Conditional Probability Calculator
Calculate the probability of events given other events have occurred
This calculator helps you find the probability of one event occurring given that another event has occurred:
- Enter the probability of event A occurring, P(A)
- Enter the probability of event B occurring, P(B)
- Enter the probability of both events occurring together, P(A∩B)
- The calculator will:
- Calculate the conditional probability P(A|B)
- Show the formula used
- Break down the calculation steps
- Display the final result as a percentage
Conditional probability measures the likelihood of an event occurring given that another event has already occurred:
- The formula is:
P(A|B) = P(A∩B) / P(B)
- Key concepts:
- P(A|B) reads as "probability of A given B"
- P(A∩B) is the intersection (both events occurring)

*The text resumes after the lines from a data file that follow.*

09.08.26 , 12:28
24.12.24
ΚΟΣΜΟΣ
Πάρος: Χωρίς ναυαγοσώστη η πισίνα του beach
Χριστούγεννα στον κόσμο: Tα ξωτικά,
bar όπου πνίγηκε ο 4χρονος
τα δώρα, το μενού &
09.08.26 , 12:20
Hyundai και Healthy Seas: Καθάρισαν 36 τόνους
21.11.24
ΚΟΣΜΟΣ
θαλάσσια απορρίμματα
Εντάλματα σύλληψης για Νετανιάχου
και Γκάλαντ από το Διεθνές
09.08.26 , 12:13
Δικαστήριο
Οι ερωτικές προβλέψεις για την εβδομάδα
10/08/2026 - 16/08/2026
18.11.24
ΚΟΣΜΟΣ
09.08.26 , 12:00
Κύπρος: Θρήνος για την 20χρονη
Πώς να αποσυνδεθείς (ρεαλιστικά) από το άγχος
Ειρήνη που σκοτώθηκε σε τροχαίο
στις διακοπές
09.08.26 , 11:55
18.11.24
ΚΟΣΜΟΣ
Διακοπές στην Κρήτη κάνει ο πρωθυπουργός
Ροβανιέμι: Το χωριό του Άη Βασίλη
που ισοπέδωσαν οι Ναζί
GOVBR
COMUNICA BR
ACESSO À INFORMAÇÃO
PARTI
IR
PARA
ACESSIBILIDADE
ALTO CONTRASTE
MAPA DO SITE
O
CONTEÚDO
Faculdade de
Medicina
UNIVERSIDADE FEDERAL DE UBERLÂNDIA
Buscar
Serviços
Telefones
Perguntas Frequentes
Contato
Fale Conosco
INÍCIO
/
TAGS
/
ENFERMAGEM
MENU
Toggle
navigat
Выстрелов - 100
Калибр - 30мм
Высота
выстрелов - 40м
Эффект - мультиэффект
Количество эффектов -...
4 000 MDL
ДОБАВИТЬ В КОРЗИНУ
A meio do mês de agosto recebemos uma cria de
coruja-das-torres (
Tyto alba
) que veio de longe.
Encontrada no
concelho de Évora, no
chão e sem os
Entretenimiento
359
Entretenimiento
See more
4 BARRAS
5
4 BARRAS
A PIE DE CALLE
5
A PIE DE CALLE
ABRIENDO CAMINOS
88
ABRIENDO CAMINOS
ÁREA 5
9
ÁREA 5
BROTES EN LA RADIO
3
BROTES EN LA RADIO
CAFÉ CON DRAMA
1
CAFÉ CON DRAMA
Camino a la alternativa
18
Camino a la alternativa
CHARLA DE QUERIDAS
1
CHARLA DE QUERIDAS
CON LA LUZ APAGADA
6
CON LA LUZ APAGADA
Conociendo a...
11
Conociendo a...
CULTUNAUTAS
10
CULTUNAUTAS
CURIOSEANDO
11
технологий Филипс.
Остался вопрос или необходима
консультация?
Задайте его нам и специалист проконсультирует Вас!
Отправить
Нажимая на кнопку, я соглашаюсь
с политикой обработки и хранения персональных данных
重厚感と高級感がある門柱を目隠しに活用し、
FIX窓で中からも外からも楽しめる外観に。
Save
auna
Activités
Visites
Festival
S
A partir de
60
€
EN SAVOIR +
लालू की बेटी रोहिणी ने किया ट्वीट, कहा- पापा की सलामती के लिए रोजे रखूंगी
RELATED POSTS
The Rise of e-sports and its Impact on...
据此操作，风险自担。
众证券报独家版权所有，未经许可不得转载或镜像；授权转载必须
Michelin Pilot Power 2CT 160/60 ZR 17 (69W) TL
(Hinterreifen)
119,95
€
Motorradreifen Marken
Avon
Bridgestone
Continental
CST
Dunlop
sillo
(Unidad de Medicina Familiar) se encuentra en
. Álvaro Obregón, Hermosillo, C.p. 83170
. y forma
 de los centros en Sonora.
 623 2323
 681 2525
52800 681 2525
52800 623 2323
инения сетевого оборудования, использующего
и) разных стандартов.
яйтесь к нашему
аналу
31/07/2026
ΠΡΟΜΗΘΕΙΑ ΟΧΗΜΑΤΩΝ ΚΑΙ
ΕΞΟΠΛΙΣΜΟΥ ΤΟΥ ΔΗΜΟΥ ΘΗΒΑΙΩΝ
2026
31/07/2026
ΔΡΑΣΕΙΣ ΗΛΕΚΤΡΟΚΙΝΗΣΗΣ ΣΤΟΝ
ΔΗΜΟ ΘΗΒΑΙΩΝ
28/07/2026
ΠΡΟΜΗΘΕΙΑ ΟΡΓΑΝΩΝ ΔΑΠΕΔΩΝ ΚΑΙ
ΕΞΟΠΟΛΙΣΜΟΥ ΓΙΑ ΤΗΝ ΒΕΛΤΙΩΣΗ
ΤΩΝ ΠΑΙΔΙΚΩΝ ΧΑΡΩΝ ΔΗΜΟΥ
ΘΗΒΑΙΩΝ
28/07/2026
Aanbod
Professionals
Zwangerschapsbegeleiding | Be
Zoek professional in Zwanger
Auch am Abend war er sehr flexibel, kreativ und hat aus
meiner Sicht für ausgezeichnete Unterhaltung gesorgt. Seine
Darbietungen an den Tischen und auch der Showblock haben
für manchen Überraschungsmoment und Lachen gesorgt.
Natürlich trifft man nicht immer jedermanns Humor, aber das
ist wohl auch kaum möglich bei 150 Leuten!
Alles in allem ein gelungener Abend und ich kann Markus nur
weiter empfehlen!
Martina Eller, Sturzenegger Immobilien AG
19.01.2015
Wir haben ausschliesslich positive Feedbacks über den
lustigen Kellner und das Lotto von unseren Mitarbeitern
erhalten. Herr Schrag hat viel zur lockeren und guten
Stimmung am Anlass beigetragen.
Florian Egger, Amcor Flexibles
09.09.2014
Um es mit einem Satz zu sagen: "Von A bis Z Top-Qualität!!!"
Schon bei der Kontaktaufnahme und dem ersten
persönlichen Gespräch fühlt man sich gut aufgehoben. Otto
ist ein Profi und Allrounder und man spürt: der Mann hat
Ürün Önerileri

- Events can be dependent or independent
- 0 ≤ P(A|B) ≤ 1 for all valid probabilities
Conditional probability has numerous practical applications:
- Medical diagnosis and testing
- Weather forecasting
- Risk assessment
- Quality control in manufacturing
- Machine learning and AI
- Insurance and actuarial science
- Genetic studies
What's the difference between P(A|B) and P(B|A)?
P(A|B) is the probability of A occurring given that B has occurred, while P(B|A) is the probability of B occurring given that A has occurred. These are generally different values unless the events are independent.
Why can't P(A∩B) be greater than P(A) or P(B)?
The probability of two events occurring together (intersection) cannot be greater than the probability of either event occurring individually. This is because the intersection is a subset of both individual events.
What happens if P(B) is zero?
If P(B) = 0, the conditional probability P(A|B) is undefined because it would involve division by zero. This makes sense intuitively because we can't condition on an impossible event.